Sally-Anne Hayward recalls her most memorable gigs

Worst journey to a gig

I had just left an agent and felt a little alone in the world (dramatic).  I lived in London and my first gig out of the fold was for £70 in Plymouth. I was meeting the driver in South London with another act.  The three of us were to be driving to Plymouth and returning the next day. 

The driver (let's call him Jason) told us that he had a car accident the day before.  He drove us out of London via the scene of the accident. 

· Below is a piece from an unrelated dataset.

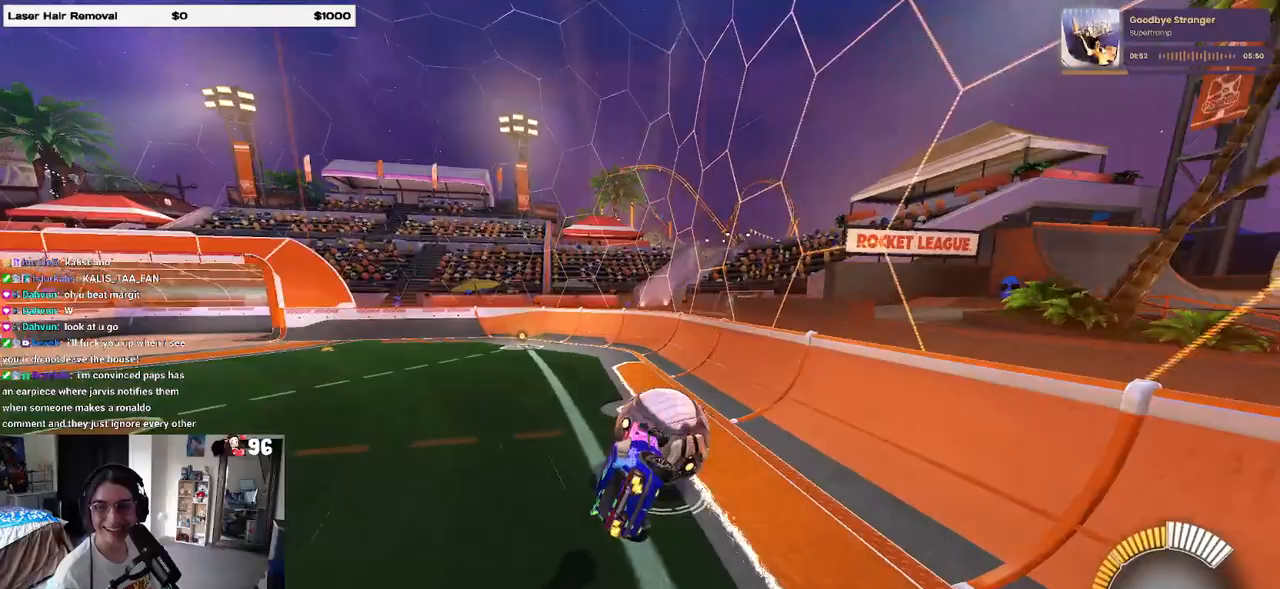
{"buttons": ["SQUARE"], "left_stick": "center", "right_stick": "center", "events": [[17, "left_stick", "right"], [167, "left_stick", "up-right"], [250, "SQUARE", "down"], [450, "left_stick", "center"]]}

The radio was tuned In Between stations.  He spent five hours telling us the story of his crash over the crackle of the radio, turning round to include me while occasionally grabbing this hot red electric thing that he was holding to the back of his neck to calm the pain a bit.  I put my seatbelt on. 

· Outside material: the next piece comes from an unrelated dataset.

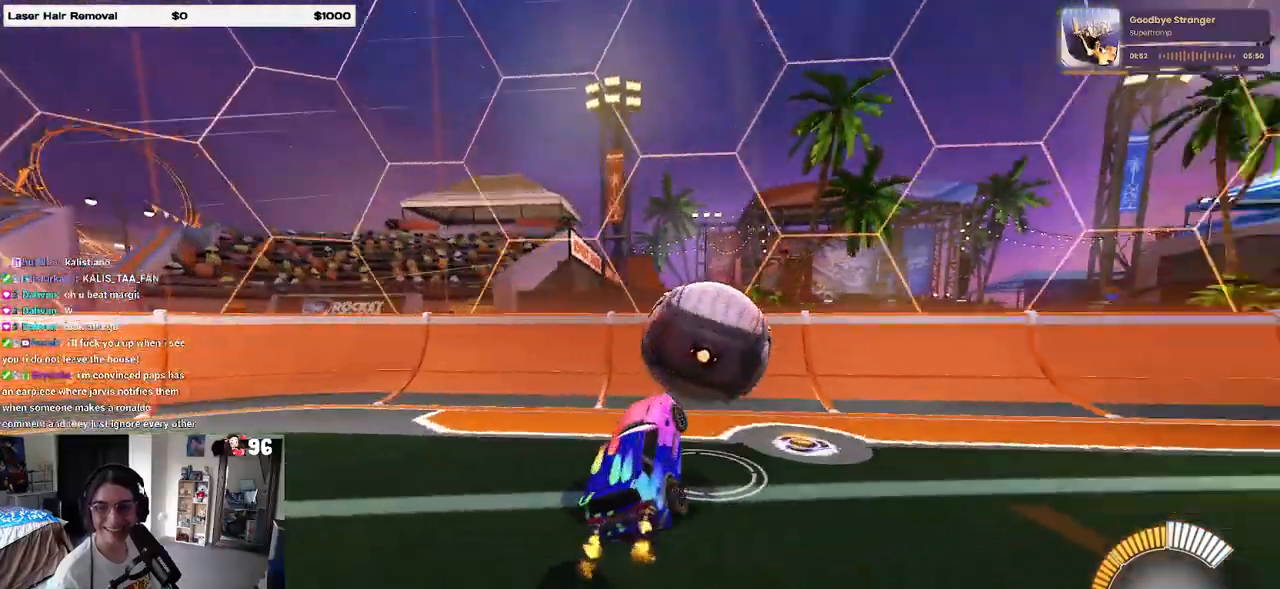
{"buttons": ["L2"], "left_stick": "left", "right_stick": "center", "events": [[217, "SQUARE", "up"], [233, "L2", "down"], [367, "left_stick", "left"]]}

We approached Plymouth and he missed the junction.  He pulled into the hard shoulder and started reversing up the motorway.  I told him that we could get off at the next junction.  We found the gig.  The A-board said that he was MCing.  He thought he was opening.  He was panicking.  The panic was accompanied by the after shock of the accident.  He spent the rest of the journey asking us, quite manically, if it was OK he if just cut his set up a bit.

We found the guest house.  We arranged to meet out the front in half an hour. 

Act two, let’s call him Gerald, came to meet me.  'Jason' was vomiting all over the room they were sharing (thank God for my gender!).  He couldn't make the gig. 

The gig was unmemorable.

The next day, Gerald agreed to drive.  Jason had been moaning and vomiting throughout the night.  Jason lay on the back seat moaning throughout the journey.  We stopped at a service station. Jason went in.  He was in there for ages.  Gerald and I eventually went in to find out where he was.  The cashier said that she was about to call the police because he had bought a KitKat and a lighter and she thought he was taking heroin.  He came out and we continued the journey.

We arrived back in London and took Jason home.  Gerald and I walked to the nearest train station.  We took the train to our homes.

Jason was fine. He needed to rest.  Gerald then started writing me emails, involving stories about how he had fallen in love with a comedian.  My detective skills worked out that said comedian was me. Just by the description of the clothes really.  Where he had met her and more crucially, her name.

I didn't take this as ‘crossing the line’.  I think it would be today.  It was quite sweet really.  The love wasn't reciprocated.

First gig

Officially my first gig was as part of my drama degree.  We did a module in stand-up comedy and as part of that module we had to perform 5 to 7 minutes at a gig.  It was, however, quite a safe haven, as it was all friends and very supportive. 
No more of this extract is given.